La memoria futbolera de Jorge era, otra vez, prodigiosa: el domingo 3 de octubre de 1976, o sea, tres meses y medio después de su liberación, Platense recibió a San Martín de Mendoza en Caballito. Según la ficha del partido, el Calamar se fue al descanso con una derrota parcial 1-0 pero empató, también transitoriamente, a los 2 minutos del segundo tiempo. Ese olvidado gol de Platense lo convirtió un defensor llamado Osvaldo Morelli y, para Jorge, fue todo lo que suele ser un gol —un instante extraordinario, una explosión sin pensamiento, un contagio de alegría— pero esta vez multiplicado por dos, por 10, por 100: también fue reivindicación, homenaje, odio —porque un gol también puede ser odio— y, tal vez como nunca antes y nunca después en los estadios argentinos, una promesa cumplida.

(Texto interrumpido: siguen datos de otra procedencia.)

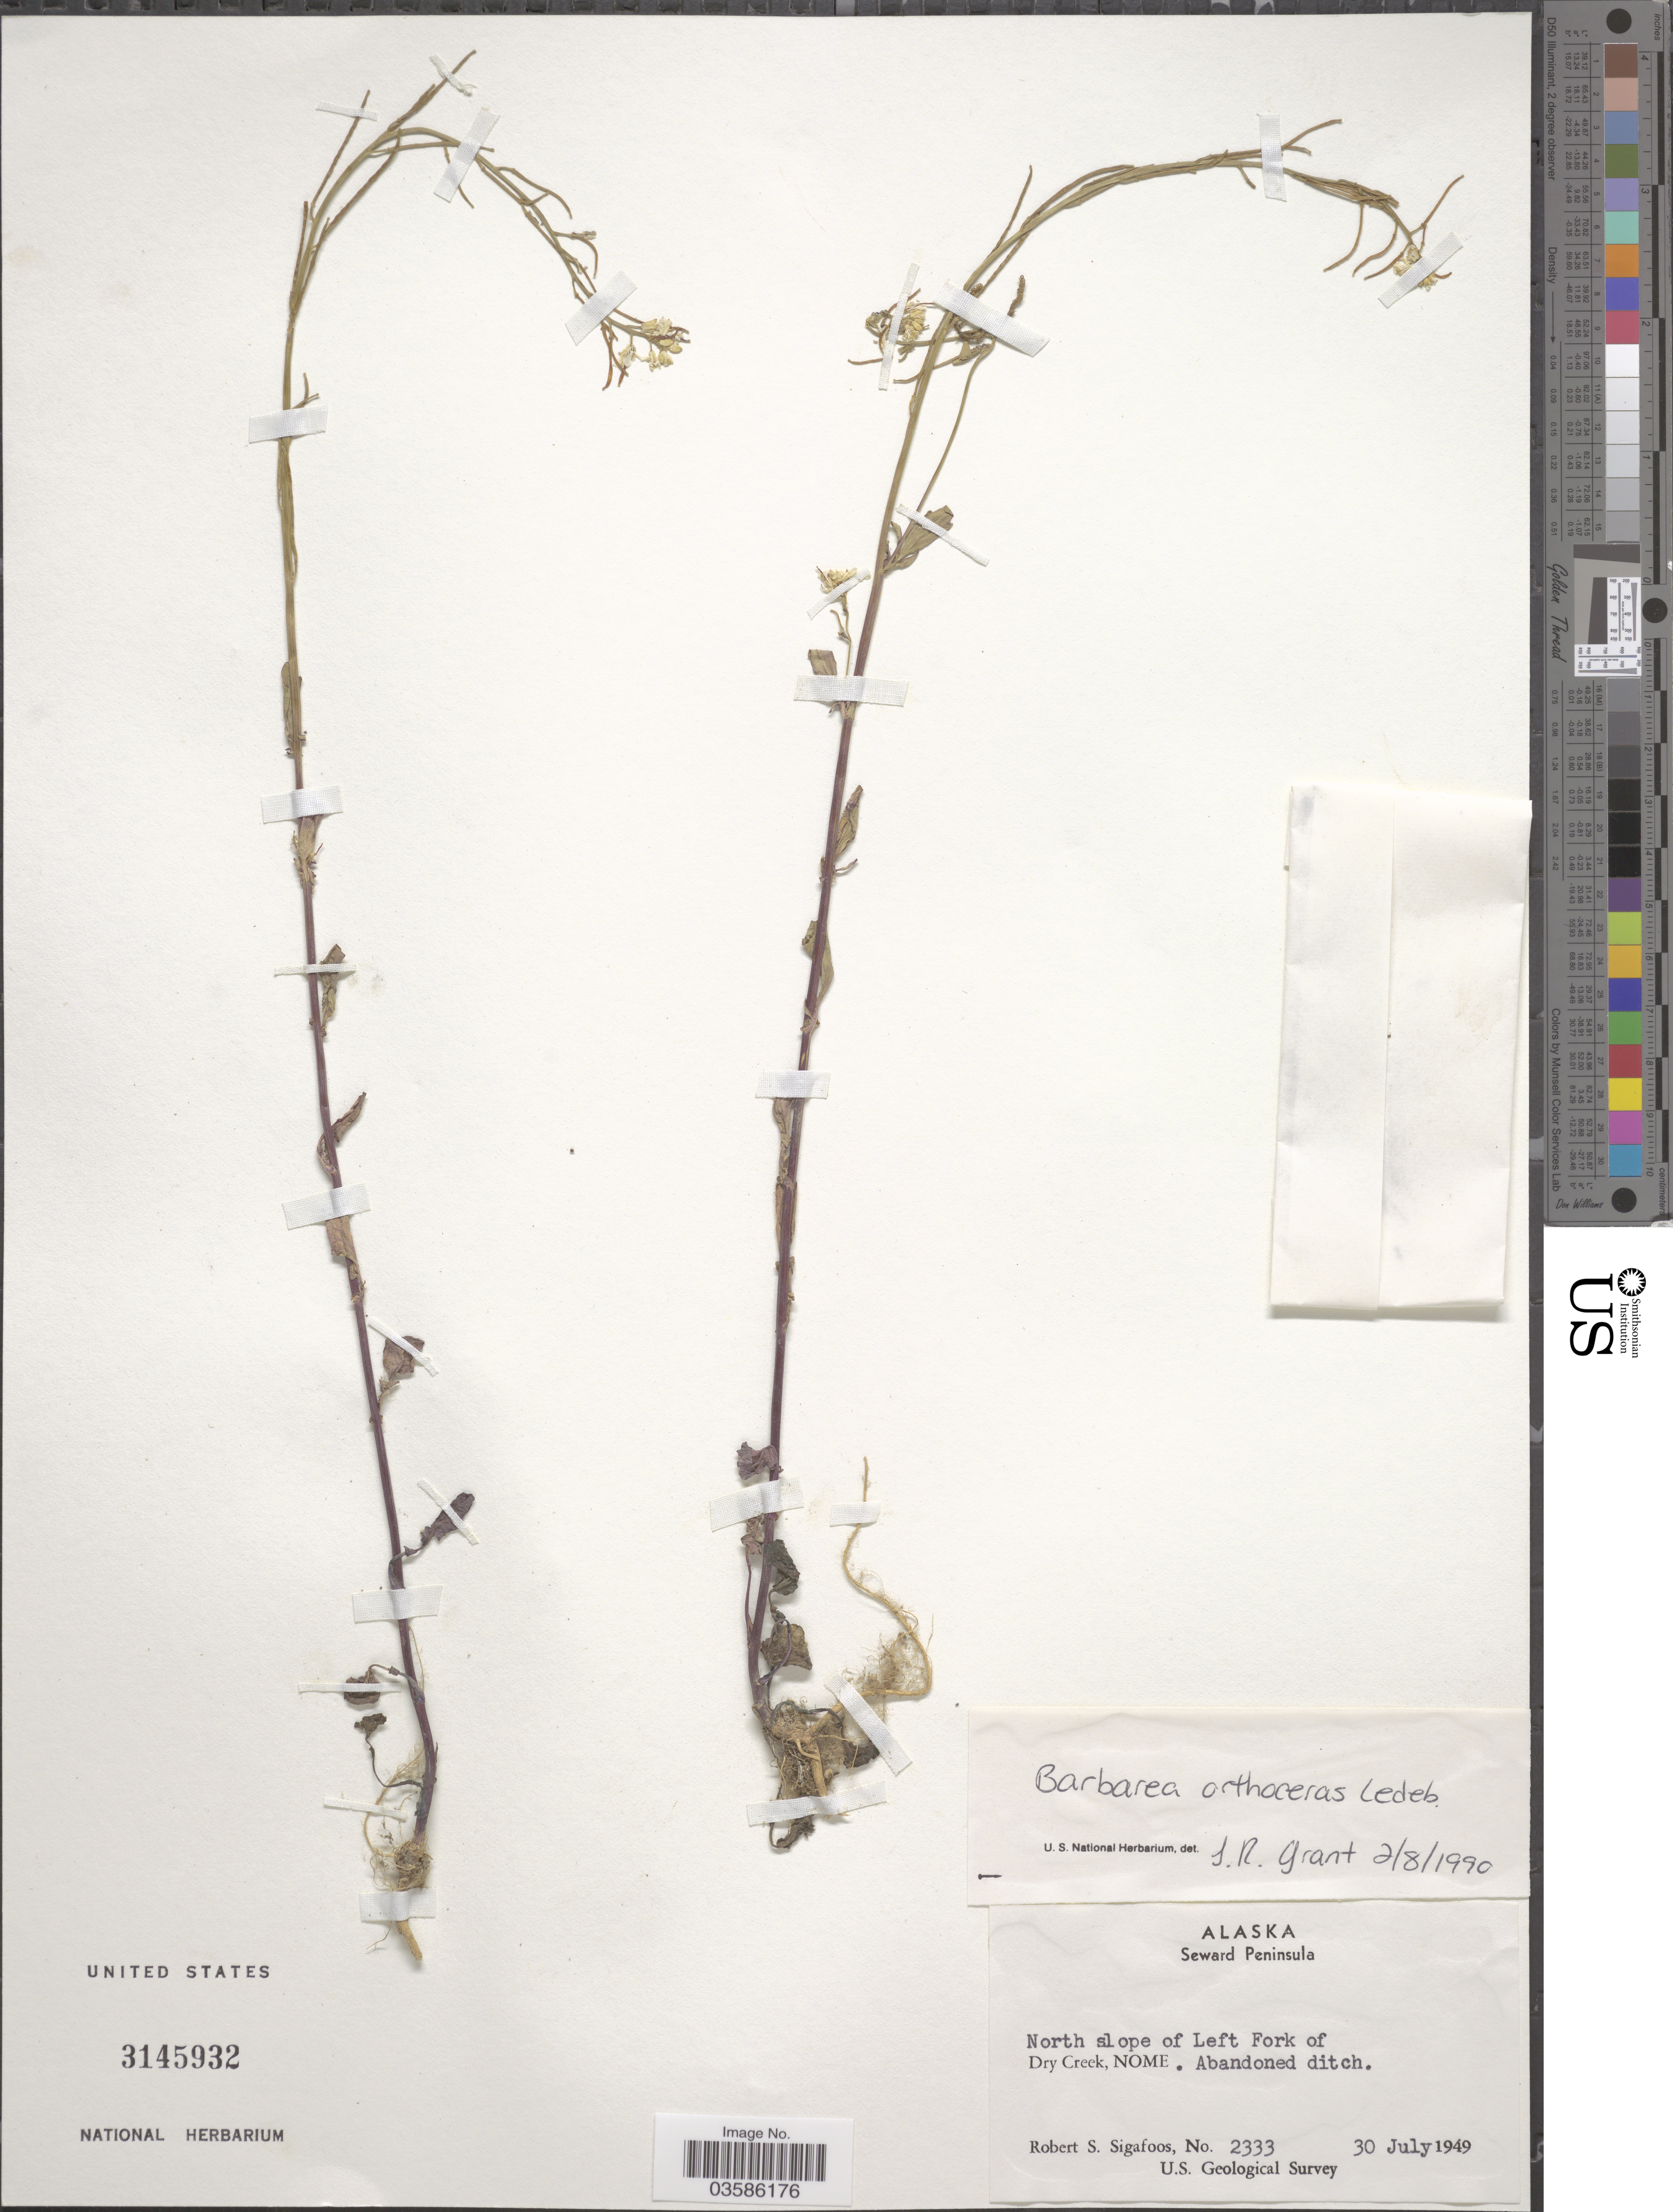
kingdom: Plantae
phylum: Tracheophyta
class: Magnoliopsida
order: Brassicales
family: Brassicaceae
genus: Barbarea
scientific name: Barbarea orthoceras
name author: Ledeb.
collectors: R. Sigafoos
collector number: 2333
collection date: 1949-07-30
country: United States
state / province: Alaska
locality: Seward Peninsula. North slope of Left Fork of Dry Creek, Nome.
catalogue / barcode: US 3145932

Lo único mejor que un gol, escribió Juan Villoro, es recordarlo, y Jorge lo tuvo grabado en su memoria: “Estaba en la platea de Ferro, todavía no del todo repuesto físicamente, pero sí con mucha voluntad física y anímica de cumplirles la promesa a mis compañeritos de prisión —me dijo—. Aunque Platense es un club que nunca me dio lo mismo, ese día fui a la cancha por estos pibes, no por el equipo. Cuando llegó el gol, lo grité desaforado: me saqué tanto que caí desmayado en la tribuna y me tuvieron que levantar tres o cuatro personas que estaban cerca. Fue un desahogo impresionante de rabia, desesperación y sufrimiento”.
Que Platense haya perdido 2-1 con un gol de los mendocinos a los 44 minutos del segundo tiempo patentiza cómo muchos resultados son mera decoración de historias superiores.
Mario Ramón tendría, entre otras restituciones, una dominical: “Meses más tarde del día que fui a ver a Platense —me contó en nuestra charla—, cuando ya estaba recuperado físicamente, cumplí mi sueño de entrar al Monumental con mi hijo mayor, Pablo. Para mí, fue como recibirme de padre: hasta le di la mamadera en la cancha. Yo venía de un hogar bravo y River fue mi escapatoria, mi segunda casa. Hay cosas que nunca dejamos de ser, de lo más importante a lo supuestamente menos importante: yo nunca dejé de ser un exdesaparecido ni hincha de River”.
Jorge Ramón, a sus 80 años, falleció en 2023. En lo personal, lo sentí en el momento, desde ya, pero volví a sufrirlo hace pocos días, cuando Platense le ganó la final a Huracán —justamente, el club del otro joven desaparecido en ese subsuelo— y me acordé de esos dos hermanos de Saavedra y de Platense. Me habría gustado llamar a Jorge y brindar en la memoria de ellos, campeones en la memoria. Y campeones, también, con un equipo chico.
Acaso en algunos años en Argentina se publique un libro similar al que ya escribió Méndez: El quinquenio de los chicos.